Remember in Little League or PAL (like I played) where the players on the field would chant, “Swing Batter Batter,” before each pitch? Apparently, Chris Johnson of the Atlanta Braves is still hearing those chants in his head. Of course, Johnson has had multiple occurrences of blowing up with his temper, so who knows what else is going on in his head. But the bottom line is that Johnson does not walk very much.
Johnson has never walked much, even going back to his minor league days. But last year he broke out and batted .321 and his 5.3% walk rate at least pushed him up to a good .358 on-base percentage. And he finished with a 127 wRC+ to cap off a good season that was somewhat of a surprise.
The Braves rewarded his season by giving him a $23.5 million, three-year extension that covers 2015-2017 with an option year after that.
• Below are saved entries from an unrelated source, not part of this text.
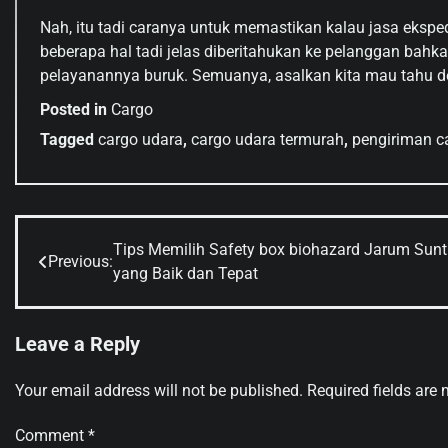
Nah, itu tadi caranya untuk memastikan kalau jasa ekspe
beberapa hal tadi jelas diberitahukan ke pelanggan bah
pelayanannya buruk. Semuanya, asalkan kita mau tahu det
Posted in
Cargo
Tagged
cargo udara
,
cargo udara termurah
,
pengiriman c
Tips Memilih Safety box biohazard Jarum Sunt
Post
Previous:
yang Baik dan Tepat
navigation
Leave a Reply
Your email address will not be published.
Required fields are
Comment
*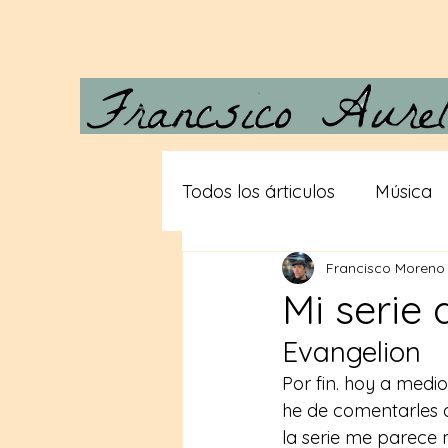
Todos los árticulos
Música
Francisco Moreno
Carta a Vera
Desde las
Mi serie 
Evangelion
Gigantes
Teorias consp
Por fin. hoy a medio
he de comentarles 
la serie me parece 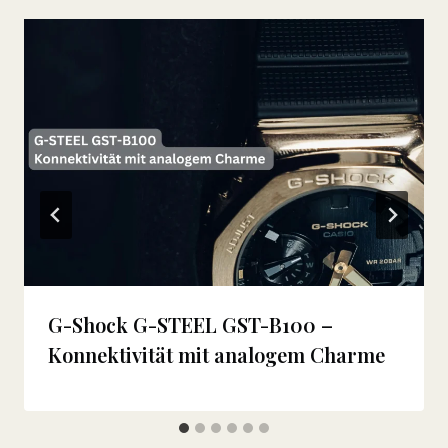
G-Shock G-STEEL GST-B100 –
Konnektivität mit analogem Charme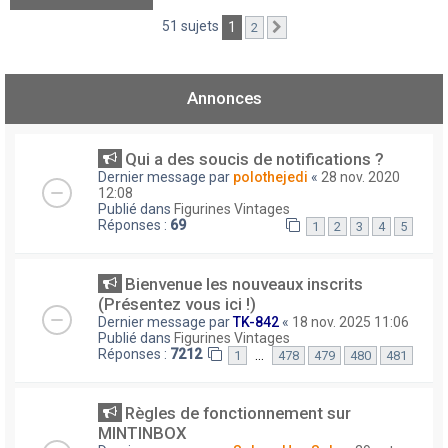
51 sujets
1
2
Suivant
Annonces
Qui a des soucis de notifications ?
Dernier message par
polothejedi
«
28 nov. 2020
12:08
Publié dans
Figurines Vintages
Réponses :
69
1
2
3
4
5
Bienvenue les nouveaux inscrits
(Présentez vous ici !)
Dernier message par
TK-842
«
18 nov. 2025 11:06
Publié dans
Figurines Vintages
Réponses :
7212
…
1
478
479
480
481
Règles de fonctionnement sur
MINTINBOX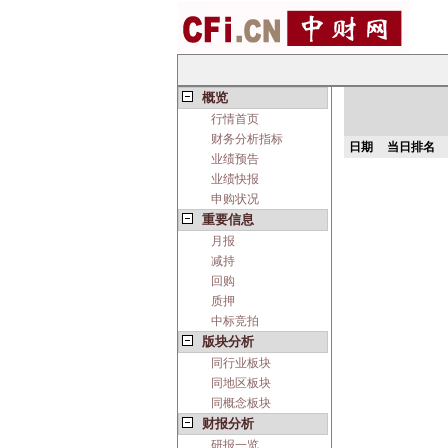
概览
行情首页
财务分析指标
日期
当日排名
业绩预告
业绩快报
申购状况
重要信息
月报
减持
回购
质押
中标竞拍
版块分析
同行业板块
同地区板块
同概念板块
财报分析
研报一览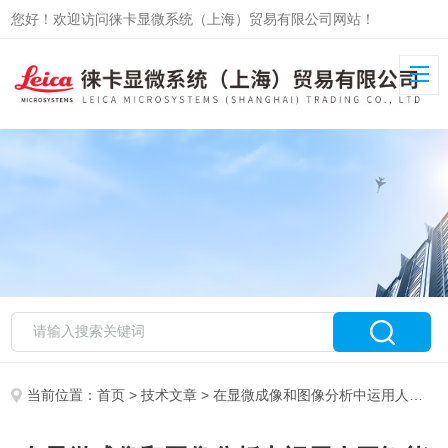
您好！欢迎访问徕卡显微系统（上海）贸易有限公司网站！
当前位置：
首页
>
技术文章
> 在显微成像和图像分析中运用人工智能和机器学习技术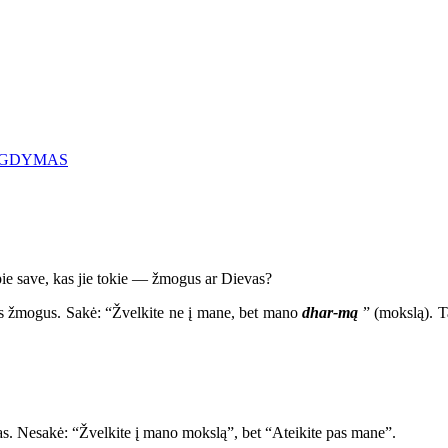
 UGDYMAS
e save, kas jie tokie — žmogus ar Dievas?
žmogus. Sakė: “Žvelkite ne į mane, bet mano
dhar-mą
” (mokslą). T
s. Nesakė: “Žvelkite į mano mokslą”, bet “Ateikite pas mane”.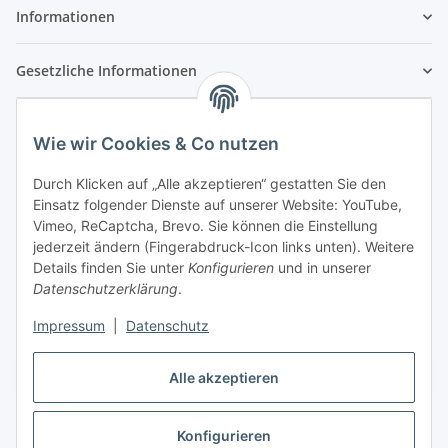
Informationen
Gesetzliche Informationen
Wie wir Cookies & Co nutzen
Durch Klicken auf „Alle akzeptieren“ gestatten Sie den
Einsatz folgender Dienste auf unserer Website: YouTube,
Vimeo, ReCaptcha, Brevo. Sie können die Einstellung
jederzeit ändern (Fingerabdruck-Icon links unten). Weitere
Details finden Sie unter
Konfigurieren
und in unserer
Datenschutzerklärung
.
Impressum
|
Datenschutz
Vertrag widerrufen
Alle akzeptieren
Konfigurieren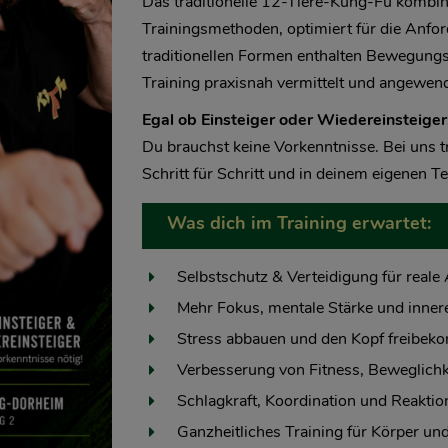
Das traditionelle 12-Tiere-Kung-Fu kombin
Trainingsmethoden, optimiert für die Anfo
traditionellen Formen enthalten Bewegungs-
Training praxisnah vermittelt und angewen
Egal ob Einsteiger oder Wiedereinsteiger
Du brauchst keine Vorkenntnisse. Bei uns t
Schritt für Schritt und in deinem eigenen T
Was dich im Training erwartet:
Selbstschutz & Verteidigung für reale 
Mehr Fokus, mentale Stärke und inner
Stress abbauen und den Kopf freibe
Verbesserung von Fitness, Beweglichk
Schlagkraft, Koordination und Reaktio
Ganzheitliches Training für Körper und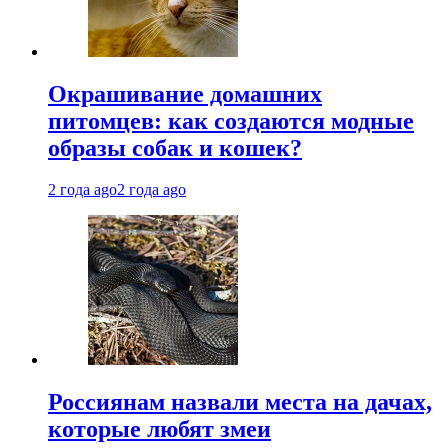
Окрашивание домашних
питомцев: как создаются модные
образы собак и кошек?
2 года ago
2 года ago
Россиянам назвали места на дачах,
которые любят змеи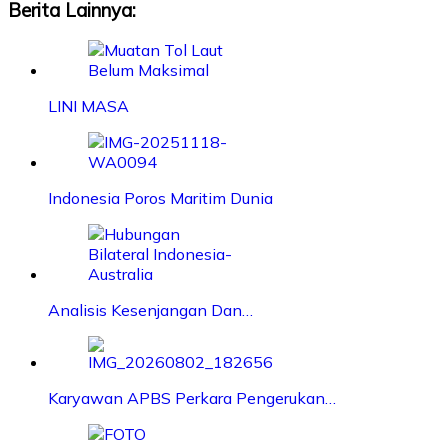
Berita Lainnya:
LINI MASA
Indonesia Poros Maritim Dunia
Analisis Kesenjangan Dan…
Karyawan APBS Perkara Pengerukan…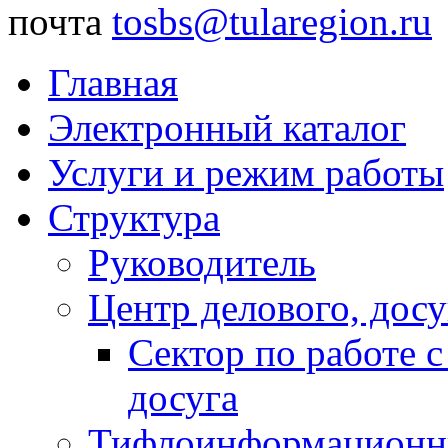
почта
tosbs@tularegion.ru
Главная
Электронный каталог
Услуги и режим работы
Структура
Руководитель
Центр делового, досу
Сектор по работе 
досуга
Тифлоинформационн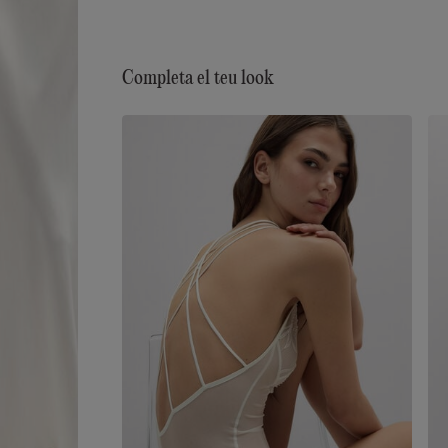
Completa el teu look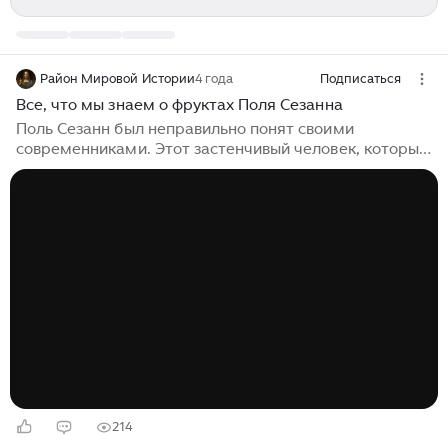
Район Мировой Истории
4 года
Подписаться
Все, что мы знаем о фруктах Поля Сезанна
Поль Сезанн был неправильно понят своими
современниками. Этот застенчивый человек, который
был предшественником кубизма и фовизма, любил
рисовать фрукты (в истории искусства их называют
“натюрмортами”). Это все, что мы знаем о фруктах
Сезанна: 1. Натюрморты были его любимым жанром
Поль Сезанн, Натюрморт с черепом,1898, Фонд
Барнса, Филадельфия, Пенсильвания, США.
Большинство картин Поля Сезанна - натюрморты.
Они были сделаны в студии с использованием очень
простых вещей, таких как ткань, ваза, миска или даже
череп...
214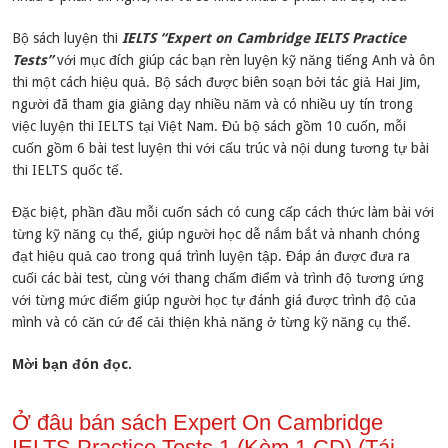
Bộ sách luyện thi
IELTS “Expert on Cambridge IELTS Practice
Tests”
với mục đích giúp các bạn rèn luyện kỹ năng tiếng Anh và ôn
thi một cách hiệu quả. Bộ sách được biên soạn bởi tác giả Hai Jim,
người đã tham gia giảng dạy nhiều năm và có nhiều uy tín trong
việc luyện thi IELTS tại Việt Nam. Đủ bộ sách gồm 10 cuốn, mỗi
cuốn gồm 6 bài test luyện thi với cấu trúc và nội dung tương tự bài
thi IELTS quốc tế.
Đặc biệt, phần đầu mỗi cuốn sách có cung cấp cách thức làm bài với
từng kỹ năng cụ thể, giúp người học dễ nắm bắt và nhanh chóng
đạt hiệu quả cao trong quá trình luyện tập. Đáp án được đưa ra
cuối các bài test, cùng với thang chấm điểm và trình độ tương ứng
với từng mức điểm giúp người học tự đánh giá được trình độ của
mình và có căn cứ để cải thiện khả năng ở từng kỹ năng cụ thể.
Mời bạn đón đọc.
Ở đâu bán sách Expert On Cambridge
IELTS Practice Tests 1 (Kèm 1 CD) (Tái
The good news is that he followed his good season by batting .281 so far this season. But that is as far as the good news goes. His on-base percentage is .299. That’s right, .299.
The problem is that Chris Johnson has tumbled from an already low 5.3 walk percentage last year to a staggeringly low 2.2%. A walk percentage that low is pretty hard to accomplish. How hard? Let me show you.
After 81 games, or exactly half the season, Chris Johnson has seven walks in 325 plate appearances. As is easy to do math-wise, Johnson’s pace is to finish with fourteen walks. In the last ten years, only five times has a batter finished with more than 500 plate appearances with less than fifteen walks in a season.
To go one step further, in the last ten seasons, no one with more than 600 plate appearances (a pace Johnson is on) has finished with less than 16 walks. So Johnson’s pace would be somewhat historic–at least for the last ten years anyway.
The last time a batter finished with 600 plate appearances and less than fifteen walks was Deivi Cruz in the year 2000. So this is definitely something to keep an eye on for the rest of the season.
Right about now, that extension the Braves gave Chris Johnson isn’t looking very good. Fangraphs has his season at 0.1 fWAR and baseball-reference.com has him even worse at -1.0 rWAR. That will hardly justify anything over league minimum money.
So what has led to Johnson’s plunge in walk rates? As you might expect, a lot of it is found in his O-Rate or the amount of times he swings at a pitch outside the strike zone. His rate is the highest of his career at 44.1%. His overall swing rate of 57.6% is also the highest of his career. His O-rate is the second highest in baseball and his overall swing rate is third highest.
Add to those numbers the fact that his contact percentage and swing and miss percentage are the second highest of his career, the highest they have been since his second season in 2010. His first pitch strike percentage is also quite high at over 61%.
To add to Johnson’s woes, his slugging is way off too. His slugging percentage is 96 points below last year and his overall OPS is 156 points lower! His 84 wRC+ completes the picture of inadequacy he has going on this season.
It is quite possible that Chris Johnson will improve in the second half. The Braves and the team’s fans can only hope such will be the case. A .281 batting average that only adds up to a .299 on-base percentage is a bit embarrassing–especially in this day and age where getting on base is a key criteria.